During the few social work sessions we see and his one lousy date night, it’s easy to feel for Killian. If only he could harness all the energy and focus he’s invested in his body to get the mental help he needs. But he punishes himself by not thinking he’s enough and by how he feels he has to be perfect, or he loses it when he feels disrespected. We see the whole gamut of this when he’s on the phone with a local house painting company to ask them to come and put another coat on his house. The conversation doesn’t go well, resulting in Killian driving to the company’s store and vandalizing property. That escalates into Killian being brutally attacked by Ken Donaghue (Bradley Stryker), the nephew of the owner of the painting store (and his friends), while on his way to a bodybuilding competition. Killian still makes it to the competition, battered and bloodied, and winds up flexing and posing for the judges before passing out. Yet another outing that doesn’t go his way.

“Magazine Dreams” is a challenging watch primarily because it’s easy to feel Killian’s torment and frustration wherever he’s at. Most of the time, he just doesn’t realize his mistakes and missteps, yet it’s hard not to feel he had it coming when he experiences the repercussions of his actions. Throughout it all, Bynum and cinematographer Adam Arkpaw stay close to Killian, whether it’s monitoring every bulging abdominal muscle or capturing his confused and wounded expressions, and there’s never a moment where Majors doesn’t give 100%.

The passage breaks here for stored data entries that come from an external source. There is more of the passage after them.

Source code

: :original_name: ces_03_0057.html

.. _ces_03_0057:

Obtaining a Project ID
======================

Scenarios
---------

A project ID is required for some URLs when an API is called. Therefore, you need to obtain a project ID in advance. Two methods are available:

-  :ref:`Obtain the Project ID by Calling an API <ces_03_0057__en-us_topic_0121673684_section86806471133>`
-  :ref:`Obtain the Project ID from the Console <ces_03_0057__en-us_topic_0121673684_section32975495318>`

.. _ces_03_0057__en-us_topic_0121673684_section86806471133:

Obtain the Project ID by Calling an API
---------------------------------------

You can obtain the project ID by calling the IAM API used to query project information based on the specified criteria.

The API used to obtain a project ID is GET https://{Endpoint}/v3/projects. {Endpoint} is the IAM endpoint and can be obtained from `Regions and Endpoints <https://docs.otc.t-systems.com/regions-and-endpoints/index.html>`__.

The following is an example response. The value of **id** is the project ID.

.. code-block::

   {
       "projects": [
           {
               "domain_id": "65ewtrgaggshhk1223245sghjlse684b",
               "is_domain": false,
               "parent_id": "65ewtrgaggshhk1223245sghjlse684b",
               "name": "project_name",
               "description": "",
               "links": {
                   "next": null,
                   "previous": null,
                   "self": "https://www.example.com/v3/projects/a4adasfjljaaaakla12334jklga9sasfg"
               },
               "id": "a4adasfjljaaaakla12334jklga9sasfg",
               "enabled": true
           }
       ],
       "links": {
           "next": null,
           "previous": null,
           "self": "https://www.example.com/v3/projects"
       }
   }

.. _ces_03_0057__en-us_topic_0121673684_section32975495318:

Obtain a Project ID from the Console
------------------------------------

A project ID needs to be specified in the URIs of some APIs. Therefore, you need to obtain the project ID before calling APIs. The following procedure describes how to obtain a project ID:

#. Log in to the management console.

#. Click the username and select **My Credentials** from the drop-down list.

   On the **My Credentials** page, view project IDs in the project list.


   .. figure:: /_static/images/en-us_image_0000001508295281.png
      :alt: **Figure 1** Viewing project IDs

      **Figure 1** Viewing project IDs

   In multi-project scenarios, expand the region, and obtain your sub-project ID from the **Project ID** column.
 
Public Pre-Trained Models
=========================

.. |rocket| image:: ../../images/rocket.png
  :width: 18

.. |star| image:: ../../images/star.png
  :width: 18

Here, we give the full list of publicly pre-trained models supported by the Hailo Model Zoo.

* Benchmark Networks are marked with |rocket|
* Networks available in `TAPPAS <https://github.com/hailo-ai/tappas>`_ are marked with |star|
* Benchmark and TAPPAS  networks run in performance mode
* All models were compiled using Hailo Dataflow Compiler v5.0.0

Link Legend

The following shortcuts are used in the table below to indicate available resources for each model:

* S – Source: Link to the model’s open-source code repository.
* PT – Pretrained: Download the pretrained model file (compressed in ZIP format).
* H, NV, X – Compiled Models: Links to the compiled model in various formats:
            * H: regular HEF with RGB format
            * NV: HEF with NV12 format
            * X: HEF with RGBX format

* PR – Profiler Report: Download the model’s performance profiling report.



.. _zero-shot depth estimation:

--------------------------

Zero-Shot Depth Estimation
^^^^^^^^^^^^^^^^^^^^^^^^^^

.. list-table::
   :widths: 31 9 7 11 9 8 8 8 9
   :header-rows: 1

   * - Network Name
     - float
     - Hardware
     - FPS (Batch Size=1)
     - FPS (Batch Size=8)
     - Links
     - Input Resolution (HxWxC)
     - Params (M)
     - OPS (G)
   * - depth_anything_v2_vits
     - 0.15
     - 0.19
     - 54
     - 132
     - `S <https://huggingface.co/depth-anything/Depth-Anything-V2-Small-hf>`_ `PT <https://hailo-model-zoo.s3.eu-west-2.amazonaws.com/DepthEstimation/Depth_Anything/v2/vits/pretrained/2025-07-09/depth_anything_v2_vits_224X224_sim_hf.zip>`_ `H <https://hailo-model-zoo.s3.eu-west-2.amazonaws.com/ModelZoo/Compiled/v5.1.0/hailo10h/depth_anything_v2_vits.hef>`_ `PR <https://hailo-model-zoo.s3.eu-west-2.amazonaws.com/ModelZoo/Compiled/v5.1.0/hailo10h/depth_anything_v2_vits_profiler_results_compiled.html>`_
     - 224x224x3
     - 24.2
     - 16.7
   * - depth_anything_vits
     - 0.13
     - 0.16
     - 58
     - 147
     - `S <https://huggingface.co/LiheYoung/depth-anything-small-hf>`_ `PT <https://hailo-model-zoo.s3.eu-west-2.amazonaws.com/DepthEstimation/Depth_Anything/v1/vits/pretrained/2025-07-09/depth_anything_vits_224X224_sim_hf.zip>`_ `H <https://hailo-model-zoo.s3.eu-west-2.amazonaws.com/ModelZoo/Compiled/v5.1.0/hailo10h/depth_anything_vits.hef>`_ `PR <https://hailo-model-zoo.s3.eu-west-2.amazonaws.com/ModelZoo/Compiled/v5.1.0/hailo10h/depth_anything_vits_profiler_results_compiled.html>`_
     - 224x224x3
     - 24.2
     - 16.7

While watching “Magazine Dreams,” I couldn’t help but think of “Love Lies Bleeding” and “The Substance,” two movies from last year that also touch on body image – how characters see themselves and how they think others see them. Although Bynum’s movie was made before those two movies, there are similarities. It’s as if you threw “Taxi Driver” and “Uncut Gems” into a “Pumping Iron” blender with some creatine powder and drank it down on an empty stomach. Without a doubt, the film is unrelenting in its presentation and will put you through the wringer, while reminding you what a talent Major is, regardless of his real-life troubles.